Showing Ayrshire cattle fine hobby

Ken (left), Nancy, Tanya, Bruce and Sophie Eade, with Fairleigh LM Samantha at the 2014 Winton A...
Ken (left), Nancy, Tanya, Bruce and Sophie Eade, with Fairleigh LM Samantha at the 2014 Winton A&P Show where Samantha was named South Island Ayrshire champion. Photo supplied.
Bruce Eade doesn't go fishing or own a boat.

Instead, the West Otago dairy farmer's hobby is showing the family's Ayrshire cattle, a breed he has been involved with all his life.

Mr Eade (35) was presented with an achiever award at Ayrshire New Zealand's annual conference in Invercargill, along with Kelly Allison, who farms on the Taieri.

The recognition came as a surprise and he described it as ''very humbling''. It was particularly nice to have it presented in his home territory, he said.

His parents, Ken and Nancy Eade, had been involved with Ayrshire cattle since ''day dot'', farming at Tisbury, between Invercargill and Bluff, before moving to Kelso in 1995.

Tisbury was hard country and Ayrshires seemed to be a hardier type of cow, while the fact Mrs Eade was Scottish ''probably had a lot to do with it''.

According to Ayrshire New Zealand's website, the breed originated in Scotland before 1800 when different strains of native cattle were crossed with other breeds.

Most were black, but the browns and mottled colours started to appear by 1775. The improvement of the native stock began about 1750 with the crossing of such cattle as Teeswater. Early breeders carefully crossed and selected various strains of cattle to develop what was now know as the Ayrshire.

The first Ayrshire arrived in New Zealand in 1848, a bull called Rob Roy, who was loaded on to the ship Philip Laing in Glasgow.

The vessel arrived in Otago in April 1848 carrying the main body of the first Scottish settlers to New Zealand and founding the settlement of Dunedin. The first cow arrived the following year. Ayrshire New Zealand was founded in 1909 in Palmerston North.

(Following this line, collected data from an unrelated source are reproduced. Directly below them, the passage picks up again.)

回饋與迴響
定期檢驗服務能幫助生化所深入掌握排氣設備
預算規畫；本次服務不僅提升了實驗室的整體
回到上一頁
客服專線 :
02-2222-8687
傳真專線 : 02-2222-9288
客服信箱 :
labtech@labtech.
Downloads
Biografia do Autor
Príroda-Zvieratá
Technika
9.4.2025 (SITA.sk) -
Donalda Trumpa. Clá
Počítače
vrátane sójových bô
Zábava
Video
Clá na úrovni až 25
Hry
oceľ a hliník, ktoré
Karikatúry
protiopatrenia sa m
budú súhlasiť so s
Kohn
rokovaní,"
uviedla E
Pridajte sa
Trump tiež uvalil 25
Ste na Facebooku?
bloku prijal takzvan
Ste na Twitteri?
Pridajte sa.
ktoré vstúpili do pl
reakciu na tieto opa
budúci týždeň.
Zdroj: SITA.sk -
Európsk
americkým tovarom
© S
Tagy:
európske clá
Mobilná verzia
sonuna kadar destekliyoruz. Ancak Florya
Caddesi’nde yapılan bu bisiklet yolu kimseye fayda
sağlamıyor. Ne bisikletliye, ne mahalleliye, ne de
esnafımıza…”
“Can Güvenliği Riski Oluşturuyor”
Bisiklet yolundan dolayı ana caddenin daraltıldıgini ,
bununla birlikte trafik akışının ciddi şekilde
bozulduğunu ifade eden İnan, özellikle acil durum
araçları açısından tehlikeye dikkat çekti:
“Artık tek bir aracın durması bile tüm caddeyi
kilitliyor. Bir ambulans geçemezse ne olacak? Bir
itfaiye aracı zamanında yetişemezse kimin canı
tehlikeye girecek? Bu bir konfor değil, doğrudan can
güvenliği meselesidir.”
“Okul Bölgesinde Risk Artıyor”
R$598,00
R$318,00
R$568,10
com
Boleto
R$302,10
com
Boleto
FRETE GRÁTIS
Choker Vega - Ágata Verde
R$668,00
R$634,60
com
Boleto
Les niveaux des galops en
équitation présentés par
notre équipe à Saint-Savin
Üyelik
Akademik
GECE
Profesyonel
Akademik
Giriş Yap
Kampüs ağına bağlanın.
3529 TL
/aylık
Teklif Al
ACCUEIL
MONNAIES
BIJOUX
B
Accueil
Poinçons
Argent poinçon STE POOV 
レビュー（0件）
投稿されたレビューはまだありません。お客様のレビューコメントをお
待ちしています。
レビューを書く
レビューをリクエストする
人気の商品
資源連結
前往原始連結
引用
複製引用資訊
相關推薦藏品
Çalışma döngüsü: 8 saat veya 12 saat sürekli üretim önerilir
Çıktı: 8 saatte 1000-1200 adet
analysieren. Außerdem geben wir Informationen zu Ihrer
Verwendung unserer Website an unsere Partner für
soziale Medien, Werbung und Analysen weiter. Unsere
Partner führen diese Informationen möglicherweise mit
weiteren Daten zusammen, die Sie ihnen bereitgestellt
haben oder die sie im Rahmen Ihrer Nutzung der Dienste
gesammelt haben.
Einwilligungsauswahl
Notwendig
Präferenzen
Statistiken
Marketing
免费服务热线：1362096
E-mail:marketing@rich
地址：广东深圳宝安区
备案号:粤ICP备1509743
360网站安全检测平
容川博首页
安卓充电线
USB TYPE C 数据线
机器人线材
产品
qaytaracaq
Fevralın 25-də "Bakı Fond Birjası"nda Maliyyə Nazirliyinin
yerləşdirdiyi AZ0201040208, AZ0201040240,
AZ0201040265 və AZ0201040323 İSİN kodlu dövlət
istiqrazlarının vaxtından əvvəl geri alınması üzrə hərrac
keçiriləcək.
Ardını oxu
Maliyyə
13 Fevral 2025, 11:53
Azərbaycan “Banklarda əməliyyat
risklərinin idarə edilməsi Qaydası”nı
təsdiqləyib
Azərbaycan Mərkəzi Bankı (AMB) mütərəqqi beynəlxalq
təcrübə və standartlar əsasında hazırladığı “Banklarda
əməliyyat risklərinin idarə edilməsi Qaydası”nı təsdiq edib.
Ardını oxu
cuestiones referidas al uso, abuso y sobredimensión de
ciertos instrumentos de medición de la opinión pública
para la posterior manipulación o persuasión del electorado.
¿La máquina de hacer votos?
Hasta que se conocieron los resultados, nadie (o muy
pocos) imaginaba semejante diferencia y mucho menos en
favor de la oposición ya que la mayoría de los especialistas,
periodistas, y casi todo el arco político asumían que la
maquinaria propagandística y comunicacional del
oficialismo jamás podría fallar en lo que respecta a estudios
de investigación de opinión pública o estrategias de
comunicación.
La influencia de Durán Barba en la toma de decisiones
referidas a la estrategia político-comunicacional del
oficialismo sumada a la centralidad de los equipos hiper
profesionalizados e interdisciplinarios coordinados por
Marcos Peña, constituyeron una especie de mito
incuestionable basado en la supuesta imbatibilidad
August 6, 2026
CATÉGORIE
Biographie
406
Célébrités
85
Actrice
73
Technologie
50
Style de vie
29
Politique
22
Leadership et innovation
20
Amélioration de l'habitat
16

Bruce Eade still has the trophy that he won at the Wyndham A&P Show when he was 4, in 1984, with a calf.

Daughter Sophie, who turns 3 this winter, took a Jersey calf, as it was smaller, to a show last year for the first time and received several second places.

While showing dairy cattle was more prolific in the past than it was now, they still viewed it as their ''shop window''.

Mr Eade enjoyed getting their cattle ''dolled up'' and putting them on show, travelling as far afield as the Canterbury A&P Show in Christchurch, and also shows in Otago and Southland.

It was an opportunity to see how their animals compared with others and to see where they were at, he said.

Mr Eade is a senior Ayrshire judge and also a committee member of the Gore A&P Association.

When the Eade family moved to Kelso, they needed to increase cow numbers and, to do that, they bought some Holstein Friesians.

Their herd was now about a 50% mix of both and they all ran together in a commercial scenario, with ''no special treatment''.

Mr Allison is a strong supporter of A&P shows and is on the executive of the Royal Agricultural Society of New Zealand.

He has been on the Otago Taieri A&P Show committee since the late 1990s and was cattle marshal from 2002 to 2007 and president from 2007 to 2009.

He is a senior Ayrshire judge and also a Jersey judge and has organised the Otago Taieri on farm dairy heifer competition for 15 years.